TASK REQUIREMENTS:
1. Retype the part of the Taiwan forum thread from "www.reuters.com" to "quick right now.".
2. Answer these questions using the Taiwan forum thread.
(a) What certificate does the first post mention that foreigners in Taiwan hold?
(b) According to the Reuters excerpt, on what day did China say it would hold supporters of "Taiwan independence" criminally liable?
(c) Which place does the second post say would be too difficult to get back to?

╭─ TEXT BLOCK

# Taiwan is in trouble: How will foreigners be affected in the worst-case scenario?



## Shimakaze (Nov 3, 2021)

The Taiwan-China conflict has reached new highs. Hundreds of chinese military planes were already testing the taiwanese air defence systems throughout the year, but are getting more and more aggressive now.

Anyone supporting the independence of Taiwan will be viewed as a criminal:








China spurs Taiwan anger with criminal liability threat for independence supporters


China will hold those who support "Taiwan independence" criminally liable for life, it said on Friday, provoking anger and ridicule from the democratic island at a time of heightened tension across the sensitive Taiwan Strait.




www.reuters.com





War if Taiwan and the USA hinder China from re-uniting ROC with PRC:


China State Media: 'Military Showdown Will Come' if Taiwan, U.S. Don't Change Course



So, should China take over Taiwan by force then what will happen to foreigners with an ARC (Alien Resident Certificate). Would we be forced to stay, leave or what? It all moves so quick right now.


----------



## sierra pedraja (11 mo ago)

I have had the same fears. I came here about a month before the war started and have planted my foot to stay here perm. I think that I'm going to just see how things go because it would be way too difficult for me to find a way back to Michigan. Are you thinking of leaving? I see this is an older post so idk if your feelings have amplified now.


----------

╰─
╭─ EXTRACTED DATA

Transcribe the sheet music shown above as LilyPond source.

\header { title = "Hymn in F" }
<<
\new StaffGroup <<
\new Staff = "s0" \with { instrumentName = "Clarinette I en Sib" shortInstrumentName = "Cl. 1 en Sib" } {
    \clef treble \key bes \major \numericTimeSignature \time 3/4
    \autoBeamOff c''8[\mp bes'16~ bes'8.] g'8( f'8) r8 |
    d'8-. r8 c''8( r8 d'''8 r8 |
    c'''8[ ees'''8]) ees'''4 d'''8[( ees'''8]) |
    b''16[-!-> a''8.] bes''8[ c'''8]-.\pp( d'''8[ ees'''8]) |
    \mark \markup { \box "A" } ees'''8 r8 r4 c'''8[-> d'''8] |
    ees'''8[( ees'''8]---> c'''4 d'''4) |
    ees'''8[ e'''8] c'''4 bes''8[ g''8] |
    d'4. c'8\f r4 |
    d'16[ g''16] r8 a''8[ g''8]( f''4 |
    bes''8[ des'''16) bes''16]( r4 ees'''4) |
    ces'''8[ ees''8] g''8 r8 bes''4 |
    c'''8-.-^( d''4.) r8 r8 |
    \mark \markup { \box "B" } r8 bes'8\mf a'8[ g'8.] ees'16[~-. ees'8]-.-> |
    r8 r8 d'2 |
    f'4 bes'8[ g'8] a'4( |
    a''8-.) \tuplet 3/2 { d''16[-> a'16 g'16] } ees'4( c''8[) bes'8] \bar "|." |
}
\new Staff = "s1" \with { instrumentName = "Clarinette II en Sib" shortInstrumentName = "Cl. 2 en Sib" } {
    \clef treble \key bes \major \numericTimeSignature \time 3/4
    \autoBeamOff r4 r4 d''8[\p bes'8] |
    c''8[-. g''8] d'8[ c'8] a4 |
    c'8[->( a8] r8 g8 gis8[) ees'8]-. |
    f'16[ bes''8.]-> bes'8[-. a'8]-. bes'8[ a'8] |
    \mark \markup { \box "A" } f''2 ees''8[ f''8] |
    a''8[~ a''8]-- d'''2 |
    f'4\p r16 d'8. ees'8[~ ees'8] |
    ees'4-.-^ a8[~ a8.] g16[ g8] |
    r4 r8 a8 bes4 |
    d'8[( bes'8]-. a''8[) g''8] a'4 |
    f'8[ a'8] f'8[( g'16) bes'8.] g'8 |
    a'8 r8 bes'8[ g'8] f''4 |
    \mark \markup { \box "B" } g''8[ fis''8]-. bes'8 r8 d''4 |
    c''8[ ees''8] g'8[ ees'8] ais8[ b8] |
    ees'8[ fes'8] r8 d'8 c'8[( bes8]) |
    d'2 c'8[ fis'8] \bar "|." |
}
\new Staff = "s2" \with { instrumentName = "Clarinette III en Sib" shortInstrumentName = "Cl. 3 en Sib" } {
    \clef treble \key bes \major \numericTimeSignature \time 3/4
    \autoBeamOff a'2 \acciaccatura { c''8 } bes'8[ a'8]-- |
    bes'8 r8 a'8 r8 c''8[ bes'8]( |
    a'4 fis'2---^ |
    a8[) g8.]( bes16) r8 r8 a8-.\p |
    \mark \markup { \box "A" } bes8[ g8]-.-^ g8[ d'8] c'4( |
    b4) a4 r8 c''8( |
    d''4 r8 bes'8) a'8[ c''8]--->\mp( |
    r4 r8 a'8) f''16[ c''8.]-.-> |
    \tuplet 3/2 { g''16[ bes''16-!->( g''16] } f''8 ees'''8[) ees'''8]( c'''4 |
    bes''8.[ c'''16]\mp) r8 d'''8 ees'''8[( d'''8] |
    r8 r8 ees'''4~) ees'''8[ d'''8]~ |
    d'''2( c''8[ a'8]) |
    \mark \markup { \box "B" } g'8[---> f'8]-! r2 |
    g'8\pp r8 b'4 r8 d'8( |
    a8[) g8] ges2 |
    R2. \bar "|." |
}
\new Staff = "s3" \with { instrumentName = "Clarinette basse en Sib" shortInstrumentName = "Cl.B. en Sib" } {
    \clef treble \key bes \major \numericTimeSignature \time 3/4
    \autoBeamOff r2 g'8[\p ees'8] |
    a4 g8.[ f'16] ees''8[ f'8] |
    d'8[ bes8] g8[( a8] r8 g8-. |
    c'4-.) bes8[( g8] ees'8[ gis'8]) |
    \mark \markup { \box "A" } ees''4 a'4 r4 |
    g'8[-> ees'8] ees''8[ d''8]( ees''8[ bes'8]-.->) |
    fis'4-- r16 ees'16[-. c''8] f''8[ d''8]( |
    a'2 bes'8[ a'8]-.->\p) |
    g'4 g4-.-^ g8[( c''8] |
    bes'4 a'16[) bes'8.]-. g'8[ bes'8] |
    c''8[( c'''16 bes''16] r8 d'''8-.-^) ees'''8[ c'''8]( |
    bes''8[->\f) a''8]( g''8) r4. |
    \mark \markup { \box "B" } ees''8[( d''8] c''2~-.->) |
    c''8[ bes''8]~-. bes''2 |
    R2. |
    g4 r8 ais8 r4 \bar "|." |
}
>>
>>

╰─

EXPECTED ANSWERS:
1.
www.reuters.com





War if Taiwan and the USA hinder China from re-uniting ROC with PRC:


China State Media: 'Military Showdown Will Come' if Taiwan, U.S. Don't Change Course



So, should China take over Taiwan by force then what will happen to foreigners with an ARC (Alien Resident Certificate). Would we be forced to stay, leave or what? It all moves so quick right now.

2.
(a) An ARC (Alien Resident Certificate).
(b) Friday.
(c) Michigan.